I. Yargı Organlarının Pandemi Koşullarına Adaptasyonunda Çevrimiçi Duruşmaların Yeri

En sıra dışı koşullar altında dahi adalete erişimin tamamen engellenmesi düşünülemez.1 Bununla birlikte içinde bulunduğumuz Pandemi sürecinde de tecrübe edildiği üzere, adalete erişimin sıra dışı koşullar altında da devamlılığını sağlayabilmek üzere, yargı organlarının bu koşullara nasıl uyum sağlayabileceği cevabı aranan bir soru olarak karşımıza çıkabilir. Bugün, birçok ülkede Pandemi koşulları sebebiyle gündeme gelebilecek hak kayıplarının önüne geçmek üzere hak düşürücü süreler ile zamanaşımı sürelerinin işleyişini durduran geçici düzenlemeler,2 adli tatil sürelerinin erkene alınmasına yönelik uygulamalar,3 mahkemelerde sosyal mesafenin korunması ve hijyenin sağlanmasına yönelik alınan önlemler4 ile bilişim teknolojilerinin getirmiş olduğu olanaklardan azami ölçüde yararlanılmasına yönelik yaklaşımlar, böyle bir arayışın sonuçları arasında sayılabilir.
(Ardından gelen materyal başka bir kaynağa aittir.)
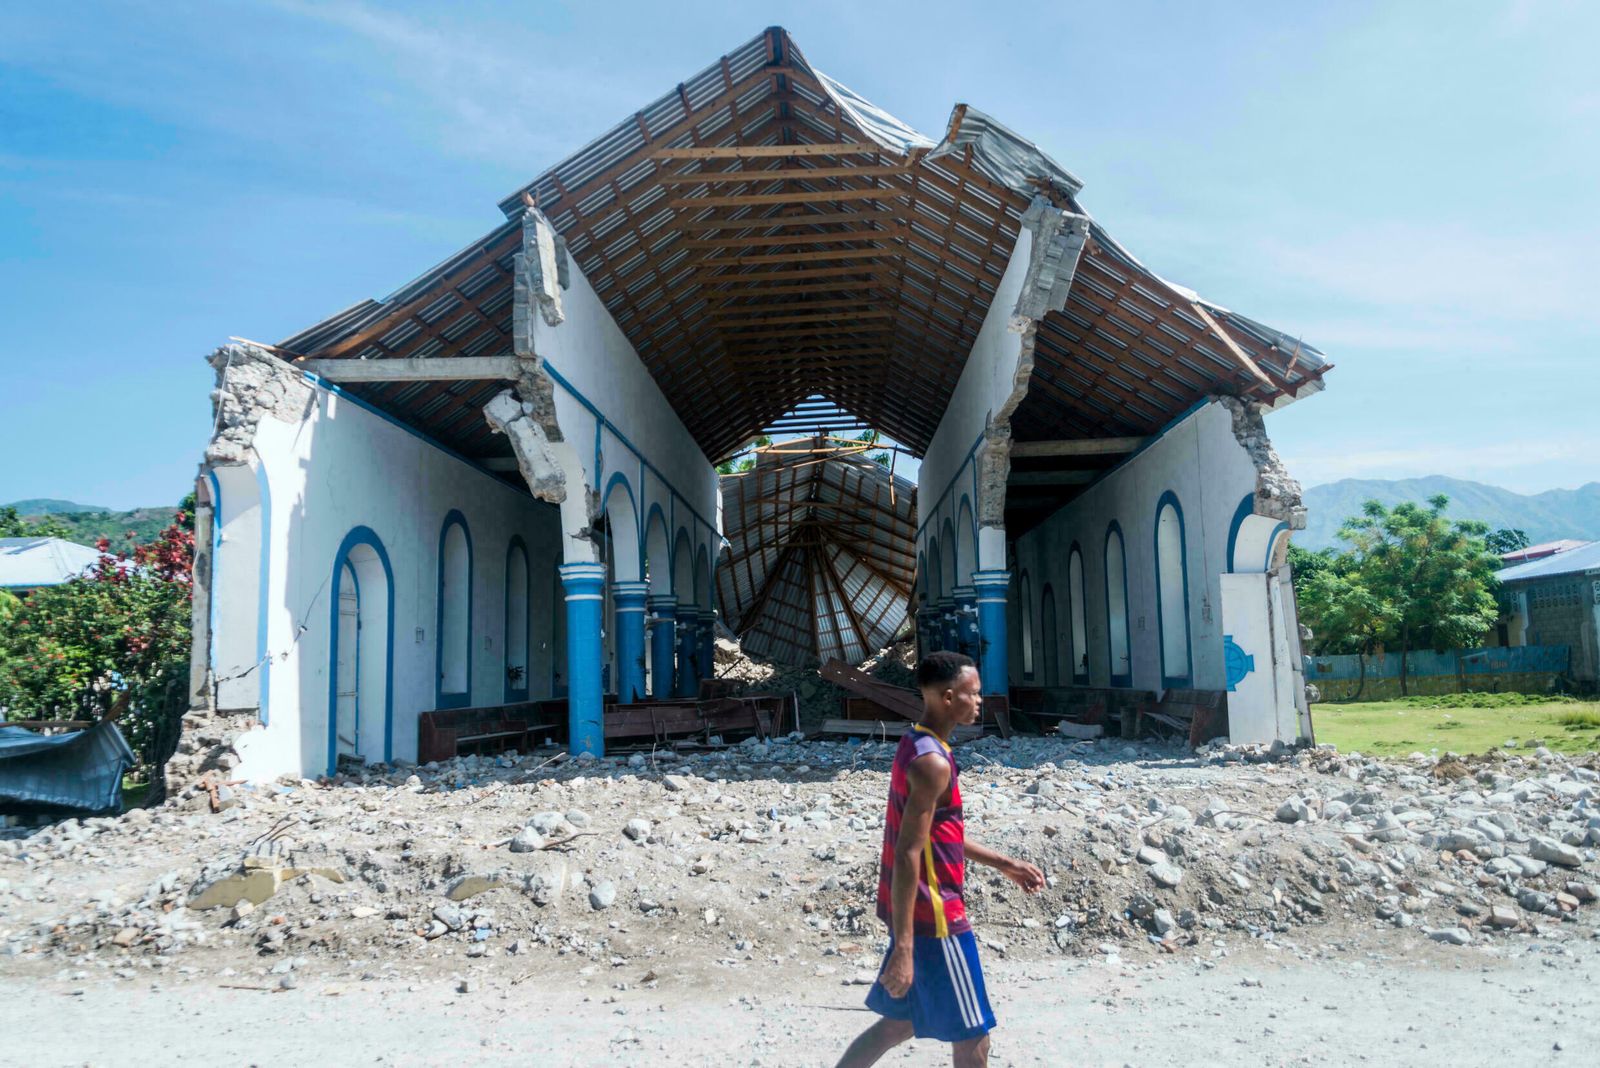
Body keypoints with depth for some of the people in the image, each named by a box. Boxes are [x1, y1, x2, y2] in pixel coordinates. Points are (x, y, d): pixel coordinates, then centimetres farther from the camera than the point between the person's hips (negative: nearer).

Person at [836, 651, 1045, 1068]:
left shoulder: (916, 746, 9)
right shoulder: (933, 762, -22)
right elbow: (907, 855, -25)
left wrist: (1004, 864, 23)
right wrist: (903, 948, -25)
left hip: (917, 910, 9)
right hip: (933, 916, -9)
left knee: (900, 1023, 20)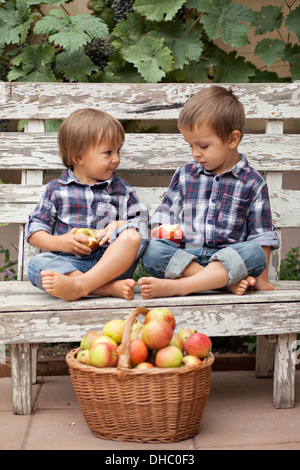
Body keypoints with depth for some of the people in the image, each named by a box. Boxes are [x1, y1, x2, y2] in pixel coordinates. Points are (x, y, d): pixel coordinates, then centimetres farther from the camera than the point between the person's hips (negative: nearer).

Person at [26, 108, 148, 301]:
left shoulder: (122, 189, 17)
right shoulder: (56, 190, 12)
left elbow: (141, 219, 15)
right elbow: (34, 231, 9)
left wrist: (121, 225, -6)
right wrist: (61, 242, -9)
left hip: (110, 263, 1)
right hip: (68, 262, -1)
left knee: (132, 236, -28)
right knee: (36, 263, -31)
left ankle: (79, 285, -43)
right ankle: (109, 288, -41)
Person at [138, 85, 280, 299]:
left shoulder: (253, 183, 7)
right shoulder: (184, 175, 14)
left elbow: (262, 236, 6)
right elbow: (165, 215, 20)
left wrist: (261, 278, 1)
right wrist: (162, 234, -1)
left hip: (227, 259, -2)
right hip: (183, 258, 2)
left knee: (254, 252, -34)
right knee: (151, 250, -28)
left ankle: (175, 286, -43)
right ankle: (227, 282, -31)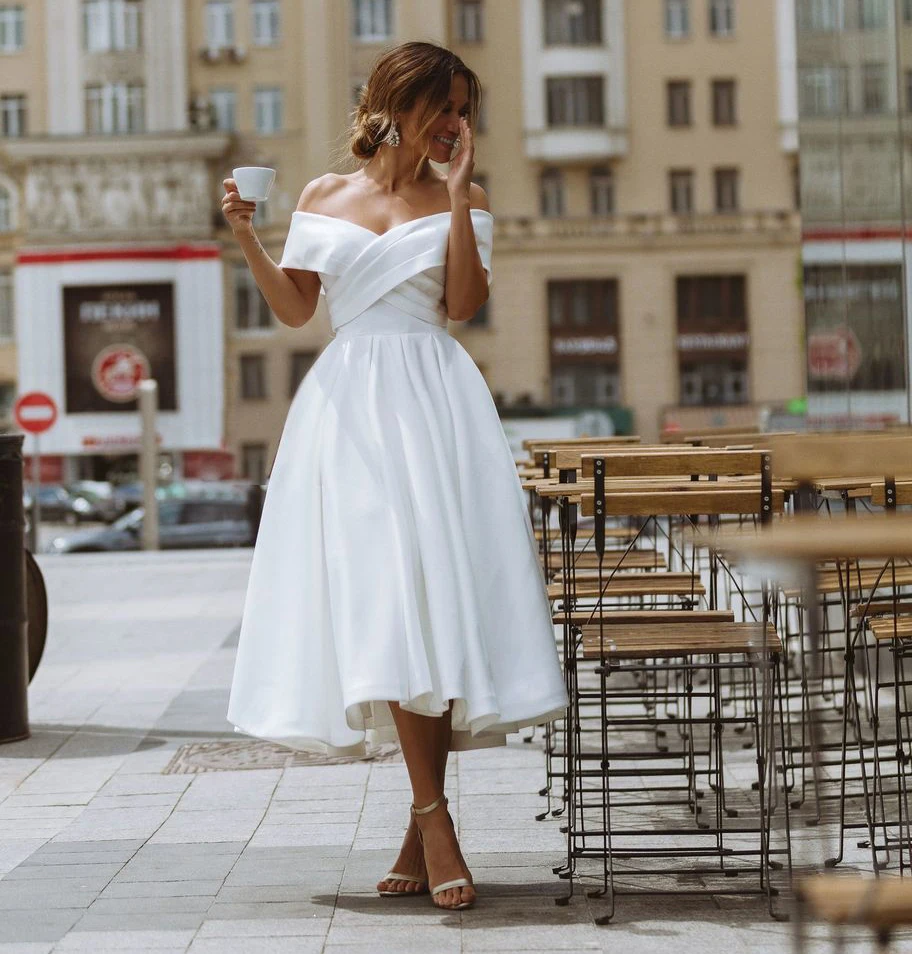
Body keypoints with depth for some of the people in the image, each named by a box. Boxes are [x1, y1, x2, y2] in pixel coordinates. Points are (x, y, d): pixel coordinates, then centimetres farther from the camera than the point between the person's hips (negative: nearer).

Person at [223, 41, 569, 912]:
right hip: (347, 405, 1)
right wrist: (247, 240, -2)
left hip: (432, 405, -1)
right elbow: (294, 308, 11)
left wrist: (458, 195, -6)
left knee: (430, 589, -9)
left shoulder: (459, 202, 10)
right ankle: (434, 824, -7)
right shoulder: (324, 197, 14)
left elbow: (465, 302, -4)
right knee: (382, 599, -8)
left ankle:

Birçok yargı sisteminde -Pandemi koşulları altında- adalete erişimin devamlılığını temin edebilmek üzere yararlanılan teknolojik imkânlardan biri de mahkemede gerçekleştirilen duruşmalara eş zamanlı ses ve görüntü nakli yoluyla erişim sağlanmasına yönelik uygulamalardır. Normal koşullar altında tercih edilmesi noktasında -temel yargılama ilkeleri- dikkate alındığında tereddüt hissedilebilecek bu uygulamaların uzaktan duruşma (remote hearing) veya çevrimiçi duruşma (online hearing) ya da e-duruşma (e-hearing) şeklinde anıldığını görmek mümkündür. İfade kolaylığı sağlaması nedeniyle bu çalışmada da yer yer biraz önce belirtilen terimler kullanılacak olmakla birlikte, esasında, mahkemelerde gerçekleştirilen duruşmalar için “gerçek ortamda icra edilen duruşma” - “uzaktan duruşma” şeklinde bir ayrıma gitmenin mümkün olmayacağı kanaatindeyiz. Bu bağlamda, tüm duruşmaların mahkeme huzurunda gerçekleştirildiğini dikkate alarak, konuyu duruşmalara katılım sağlanma yönünden ele almak uygun görülebilir. Devam eden başlıklarda, hukuk yargısıyla sınırlı olarak, Birleşik Krallık, Amerika Birleşik Devletleri, Almanya ve İsviçre ile son olarak Türkiye’de duruşmalara eş zamanlı ses ve görüntü nakliyle katılım sağlanmasına yönelik düzenlemeler ile ilgili genel bir bilgi verilmeye çalışılacaktır.